- TEXTO DA PÁGINA
Corrida de obstáculos
O que é impressionante nesta história são os numerosos obstáculos que as mulheres tiveram que superar para assumir a liderança em respostas de emergência, obstáculos que são consistentes em diversos contextos. A liderança pautada na experiência dos homens continua a limitar o espaço para o acesso das mulheres às tomadas de decisão e dá limitado – quando o faz – reconhecimento aos seus esforços. A carga de trabalho não remunerado como cuidadoras tem aumentado a cada emergência, particularmente quando há uma infraestrutura e serviços públicos precários. A falta de informação e, em alguns casos, de acesso à educação, tem desafiado a capacidade das mulheres de participar.
No entanto, o que está claro é que as mulheres são incrivelmente resistentes e se recusam a calar. O encontro das mulheres em Istambul deu voz a um forte apelo aos delegados presentes na cúpula oficial: elas querem mais do que compromissos vazios para catalisar a ação para alcançar a igualdade de gênero; elas querem compromissos traduzidos em políticas e planos, com mecanismos de responsabilização fortes e relatórios regulares sobre os progressos. As mulheres querem apoio para seus esforços de organização e mobilização, e nada menos que 50% do financiamento que será destinado a “parceiros locais”. Elas também querem reconhecimento e inclusão no sistema de coordenação de ajuda humanitária da ONU e uma estrutura separada para monitorar de forma independente a igualdade de gênero em cada resposta. E estão exigindo que os governos erradiquem a violência sexual e de gênero por meio de esforços implementados na educação básica nas escolas e, mais importante, acabando com a impunidade para a exploração e o abuso sexual de mulheres em situação de crise.
A mensagem para os homens de terno é clara: trata-se de reconhecimento, representatividade, recursos e respeito pelos direitos das mulheres.

- LISTAGEM
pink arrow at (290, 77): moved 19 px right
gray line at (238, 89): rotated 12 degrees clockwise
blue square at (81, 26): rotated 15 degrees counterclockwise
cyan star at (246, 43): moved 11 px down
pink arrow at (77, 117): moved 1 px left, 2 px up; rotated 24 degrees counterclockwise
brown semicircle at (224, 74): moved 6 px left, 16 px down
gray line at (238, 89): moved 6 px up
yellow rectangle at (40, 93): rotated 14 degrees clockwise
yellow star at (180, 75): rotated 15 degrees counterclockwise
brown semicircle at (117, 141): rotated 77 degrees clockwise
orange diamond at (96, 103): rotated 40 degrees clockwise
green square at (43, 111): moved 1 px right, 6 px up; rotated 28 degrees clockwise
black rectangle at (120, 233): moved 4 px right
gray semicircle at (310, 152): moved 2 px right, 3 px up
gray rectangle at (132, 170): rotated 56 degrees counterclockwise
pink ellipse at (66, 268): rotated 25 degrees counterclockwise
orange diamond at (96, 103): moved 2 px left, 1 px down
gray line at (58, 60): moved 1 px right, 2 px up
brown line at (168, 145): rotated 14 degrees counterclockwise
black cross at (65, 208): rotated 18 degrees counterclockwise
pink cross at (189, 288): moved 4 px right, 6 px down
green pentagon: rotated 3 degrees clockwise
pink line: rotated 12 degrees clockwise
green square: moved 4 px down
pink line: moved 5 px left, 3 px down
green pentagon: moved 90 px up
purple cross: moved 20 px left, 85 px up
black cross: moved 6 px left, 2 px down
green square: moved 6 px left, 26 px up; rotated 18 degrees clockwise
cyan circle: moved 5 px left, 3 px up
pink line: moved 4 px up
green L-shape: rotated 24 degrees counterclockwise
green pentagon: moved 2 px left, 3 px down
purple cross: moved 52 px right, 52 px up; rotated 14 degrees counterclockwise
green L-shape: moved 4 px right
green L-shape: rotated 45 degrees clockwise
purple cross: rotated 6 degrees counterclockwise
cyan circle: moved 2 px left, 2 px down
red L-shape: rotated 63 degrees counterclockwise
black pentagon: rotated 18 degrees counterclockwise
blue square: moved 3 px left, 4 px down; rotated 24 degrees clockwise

- TAREFAS
A) Responda com base no texto da página:
(i) Em que cidade aconteceu o encontro das mulheres?
(ii) Que parcela do financiamento destinado a “parceiros locais” as mulheres exigem?
(iii) Segundo a última frase, de que se trata a mensagem para os homens de terno?
B) Reescreva as entradas desde a primeira linha até a linha com "gray semicircle at", inclusive, substituindo "pink" por "magenta" e mantendo todo o resto igual.
O texto e as entradas não têm nenhuma relação entre si.

- SOLUÇÕES DOS EXERCÍCIOS
A)
(i) Em Istambul.
(ii) Nada menos que 50%.
(iii) Trata-se de reconhecimento, representatividade, recursos e respeito pelos direitos das mulheres.

B)
magenta arrow at (290, 77): moved 19 px right
gray line at (238, 89): rotated 12 degrees clockwise
blue square at (81, 26): rotated 15 degrees counterclockwise
cyan star at (246, 43): moved 11 px down
magenta arrow at (77, 117): moved 1 px left, 2 px up; rotated 24 degrees counterclockwise
brown semicircle at (224, 74): moved 6 px left, 16 px down
gray line at (238, 89): moved 6 px up
yellow rectangle at (40, 93): rotated 14 degrees clockwise
yellow star at (180, 75): rotated 15 degrees counterclockwise
brown semicircle at (117, 141): rotated 77 degrees clockwise
orange diamond at (96, 103): rotated 40 degrees clockwise
green square at (43, 111): moved 1 px right, 6 px up; rotated 28 degrees clockwise
black rectangle at (120, 233): moved 4 px right
gray semicircle at (310, 152): moved 2 px right, 3 px up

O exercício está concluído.